By Industrial Distribution Staff -- Industrial Distribution, 10/2/2008 5:25:00 PM

Data from the U.S. Department of Labor's Bureau of Labor Statistics shows that only three nations had greater manufacturing productivity growth than the United States between 2000 and 2007. But the news so far this year is far less rosy.

The Republic of Korea and Taiwan led a roster of 16 nations in manufacturing labor productivity increases last year, according to the U.S. Department of Labor's Bureau of Labor Statistics. The 4.1 percent rise in the United States placed it fourth on the list.

South Korea and Taiwan each posted increases of 8.7 percent, with Germany following at 5 percent.

Only Italy (-0.5 percent) and Norway (-0.2 percent) posted declines.

And between 2000 and 2007, the United States posted the fourth-best productivity increase, with only Korea, Taiwan and Sweden ahead.

That’s partly due to declining labor costs; unit labor costs for American manufacturers slid 0.5 percent last year, the fifth-=steepest such slide among the 16 economies the agency studied.

The decline of the dollar’s value against foreign currencies took Australia’s productivity from 2.8 percent to 14.5 percent in unit labor costs, as the value of that nation’s dollar surged against the greenback. Norway, Italy, Sweden, Spain and Denmark also benefited from the buck’s slide.

But during the second quarter, manufacturing productivity slid 2.2 percent in the U.S., the largest quarterly decline in since 1989.

The slide was largely fueled by a 4.5 percent decline in productivity for the durable goods manufacturing sector.
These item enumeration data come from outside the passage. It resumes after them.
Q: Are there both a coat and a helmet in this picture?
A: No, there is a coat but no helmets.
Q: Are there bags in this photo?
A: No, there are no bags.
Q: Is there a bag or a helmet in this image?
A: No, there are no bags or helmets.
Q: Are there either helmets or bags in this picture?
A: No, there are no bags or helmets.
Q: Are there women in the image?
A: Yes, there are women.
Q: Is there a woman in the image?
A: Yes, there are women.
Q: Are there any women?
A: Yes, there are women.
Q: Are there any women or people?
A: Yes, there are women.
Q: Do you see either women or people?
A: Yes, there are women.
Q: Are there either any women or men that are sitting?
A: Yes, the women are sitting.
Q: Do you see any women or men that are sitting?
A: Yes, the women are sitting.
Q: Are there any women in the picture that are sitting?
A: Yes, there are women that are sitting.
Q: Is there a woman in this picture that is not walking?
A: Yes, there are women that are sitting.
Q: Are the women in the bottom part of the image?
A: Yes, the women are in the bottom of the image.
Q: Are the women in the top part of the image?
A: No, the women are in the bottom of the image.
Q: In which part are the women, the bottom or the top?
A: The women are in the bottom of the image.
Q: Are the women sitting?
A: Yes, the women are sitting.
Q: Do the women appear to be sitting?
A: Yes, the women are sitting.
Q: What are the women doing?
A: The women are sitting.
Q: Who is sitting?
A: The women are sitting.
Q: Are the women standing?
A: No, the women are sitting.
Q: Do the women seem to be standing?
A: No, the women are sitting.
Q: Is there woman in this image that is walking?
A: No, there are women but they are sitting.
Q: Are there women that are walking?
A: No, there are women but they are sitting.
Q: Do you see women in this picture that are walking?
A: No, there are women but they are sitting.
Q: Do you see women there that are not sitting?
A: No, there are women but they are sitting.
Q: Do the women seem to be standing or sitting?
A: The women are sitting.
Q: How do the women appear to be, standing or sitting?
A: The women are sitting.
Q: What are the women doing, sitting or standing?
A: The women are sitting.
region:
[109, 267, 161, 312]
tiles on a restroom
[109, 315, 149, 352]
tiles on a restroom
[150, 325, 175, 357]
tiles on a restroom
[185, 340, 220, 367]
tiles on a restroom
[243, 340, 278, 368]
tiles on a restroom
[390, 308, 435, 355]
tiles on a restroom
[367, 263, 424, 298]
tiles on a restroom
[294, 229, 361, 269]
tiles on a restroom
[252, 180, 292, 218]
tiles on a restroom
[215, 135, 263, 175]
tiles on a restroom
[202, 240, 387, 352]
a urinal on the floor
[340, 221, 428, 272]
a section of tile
Manufacturing accounts for roughly 12 percent of employment in the United States business sector, according to the Labor Dept.

The news was better for the overall economy, which saw productivity rise 4.3 percent for both the business and non-farm business sectors.

That came as a surprise to analysts, the Bloomberg news service reported, who had based their forecasts on the Labor Dept.’s less rosy prediction in August.

The government predicted a quarterly productivity increase of only 2.2 percent last month, according to the news service, which would have been a slight drop from the 2.6 percent increase reported for the first quarter.

Overall labor costs fell during the quarter by 1 percent.

“Businesses are finding ways to improve productivity, and achieving it at very low labor costs,” Julia Coronado, senior economist at Barclays Capital Inc. in New York, told the news service. “There's no imminent threat of inflation pressures coming from wages.”